|A late talker is a child between 18 and 30 months, who has a limited spoken vocabulary for his or her age but with a good understanding of the language. / Photo by: angel_a via 123rf|
It has long been assumed based on clinical observations that there is a connection between child speech delays and temper tantrums, but no single large-scale study had yet supported the assumption until recently.
A team of researchers from Northwestern University conducted a study on 2,000 participants and found that late talkers have more severe and frequent tantrums than children who have normal language skills. Their study, which appeared in the Journal of Applied Developmental Psychology, explained the relation between children's expressive language and tantrums.
Identifying a Late Talker
A late talker is a child between 18 and 30 months, who has a limited spoken vocabulary for his or her age but with a good understanding of the language. They can be puzzling because although they already have the building blocks for expressive or spoken language, they still talk very little or don’t talk at all. This is according to certified speech-language pathologist Lauren Lowry, who was not a part of the recent study.
For the purpose of the study, researchers considered the child a late talker if he or she could speak less than 50 words or were not putting expressive language together by the age of 2.
Kinds of Temper Tantrums Linked to Later Mental Health Problems
Northwestern's assistant profess in the department of communication sciences and disorders Elizabeth Norton, who is also the co-principal investigator in the study, said via medical research platform MedicalXpress that people would expect children to have temper tantrums if they are frustrated and tired and the majority of parents would recognize it as a tantrum the moment they see it. However, not many parents know that there are kinds of severe and frequent tantrums that are a sign for later mental health problems, including behavior problems, ADHD, depression, and anxiety.
|Not many parents know that there are kinds of severe and frequent tantrums that are a sign for later mental health problems. / Photo by: melpomen via 123rf|
Categorizing Tantrums As Severe
The team categorized tantrums as severe if the child was regularly doing these things during a tantrum: kicking, hitting and holding their breath. Children who showed such a kind of tantrum once a day or more need help to improve their self-control ability, they said.
Norton added that both language delays and irritability are risk factors for later learning and language disorders. Nearly 40 percent of delayed talkers will continue to have language problems, which may affect their performance in school. This is the reason why assessing the child’s mental health risk and language skills in tandem is important because it can speed up earlier identification of problems and intervention can be done earlier, too. Toddlers with such a “double whammy” are more likely to be at higher risk, she said.

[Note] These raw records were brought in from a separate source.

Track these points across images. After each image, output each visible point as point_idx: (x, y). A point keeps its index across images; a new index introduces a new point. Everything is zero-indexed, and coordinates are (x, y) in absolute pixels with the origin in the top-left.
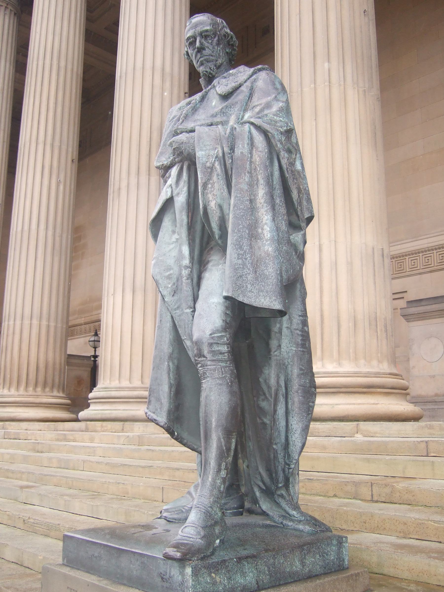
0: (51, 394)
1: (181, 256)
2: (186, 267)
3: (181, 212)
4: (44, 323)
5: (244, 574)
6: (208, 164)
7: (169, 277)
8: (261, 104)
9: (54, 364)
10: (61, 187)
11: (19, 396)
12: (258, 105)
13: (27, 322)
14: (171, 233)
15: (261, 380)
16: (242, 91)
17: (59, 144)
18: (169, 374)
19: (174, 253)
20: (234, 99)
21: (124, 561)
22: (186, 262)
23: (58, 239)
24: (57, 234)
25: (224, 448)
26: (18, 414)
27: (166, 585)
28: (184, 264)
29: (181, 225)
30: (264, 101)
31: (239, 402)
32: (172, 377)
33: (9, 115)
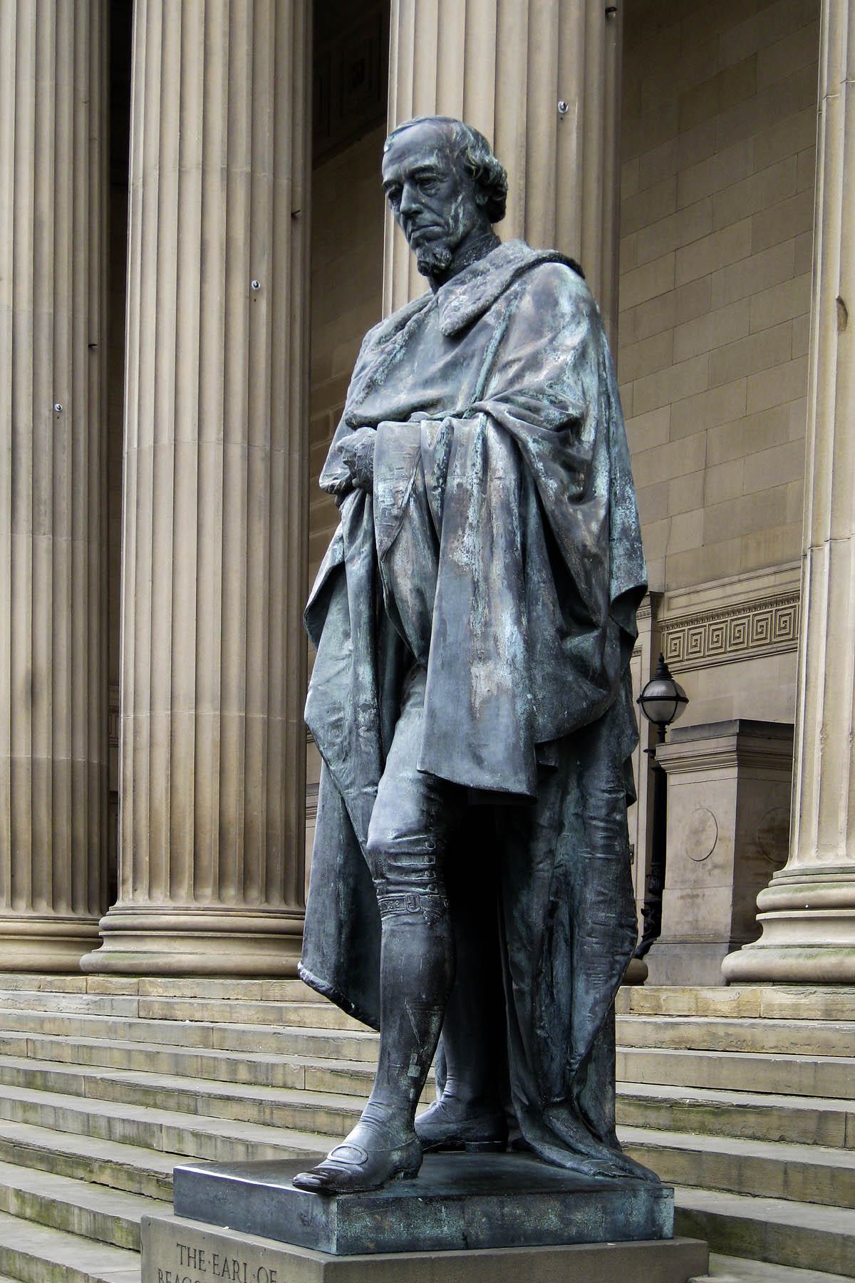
0: (265, 906)
1: (357, 686)
2: (366, 707)
3: (357, 596)
4: (234, 713)
5: (438, 1221)
6: (395, 512)
7: (337, 725)
8: (519, 360)
9: (269, 824)
10: (263, 306)
11: (178, 911)
12: (514, 361)
13: (185, 713)
14: (341, 635)
15: (516, 914)
16: (486, 325)
17: (249, 169)
18: (337, 904)
19: (347, 679)
20: (467, 345)
21: (257, 1202)
22: (367, 696)
23: (260, 468)
24: (259, 455)
25: (415, 1031)
26: (178, 957)
27: (309, 1229)
28: (362, 702)
29: (358, 625)
30: (528, 350)
31: (447, 954)
32: (342, 908)
33: (101, 11)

Brittany L.Manning from NU’s Roxelyn and Richard Pepper Department of Communication Sciences and Disorders and team surveyed over 2,000 parents who had a kid between 12 and 38 months. These nationally representative subjects answered questions about their toddler’s tantrum behaviors and the number of words they could speak. For instance, they were asked the length of time their kid has a tantrum when they are having fun or when they are tired.
They concluded that late talkers at 24 to 30 months old are 1.96 times at risk of severe tantrums than other children with typical spoken language.
Northwestern University Feinberg School of Medicine’s professor and vice chair in the department of medical social sciences Lauren Wakschlag, who is also the co-principal investigator of the study, stated that severe tantrums should be “understood within a developmental context.” She advised parents not to overreact just because they observe that other children the same age can say more words or that their child has more out-of-control kinds of tantrums. They should be concerned if there exists a “persistent pattern” of delays and/or problems.
Norton said that they wanted to take the pieces of data from their research and combine them together so they can formulate a toolkit that can be used by pediatricians or parents to better understand when they should worry about their child’s behavior and when early intervention is necessary.
Lowry shares the guidelines for parents to determine if their children’s vocabulary is appropriate for their age. Children who are already 18 months old should already use at least 20 words and these should be of different types, such as nouns, social words, adjectives, prepositions, and verbs. For 24 months old, they should already use at least 100 words and a combination of 2 words. Examples would be “thank you,” “all gone,” "what’s that,” "dirty hands,” and “eat cookie.”
According to the National Institute on Deafness and Other Communication Disorders, nearly 1 in 12 or 7.7 percent of children in the US have been diagnosed with a disorder related to swallowing, language, speech, and voice in the past 12 months. It also pointed out that the first 6 months of life are the most crucial to a child for the development of their language skills. Further, the prevalence of speech sound disorders (phonological disorders or articulation disorders) in young children is about 8 to 9 percent.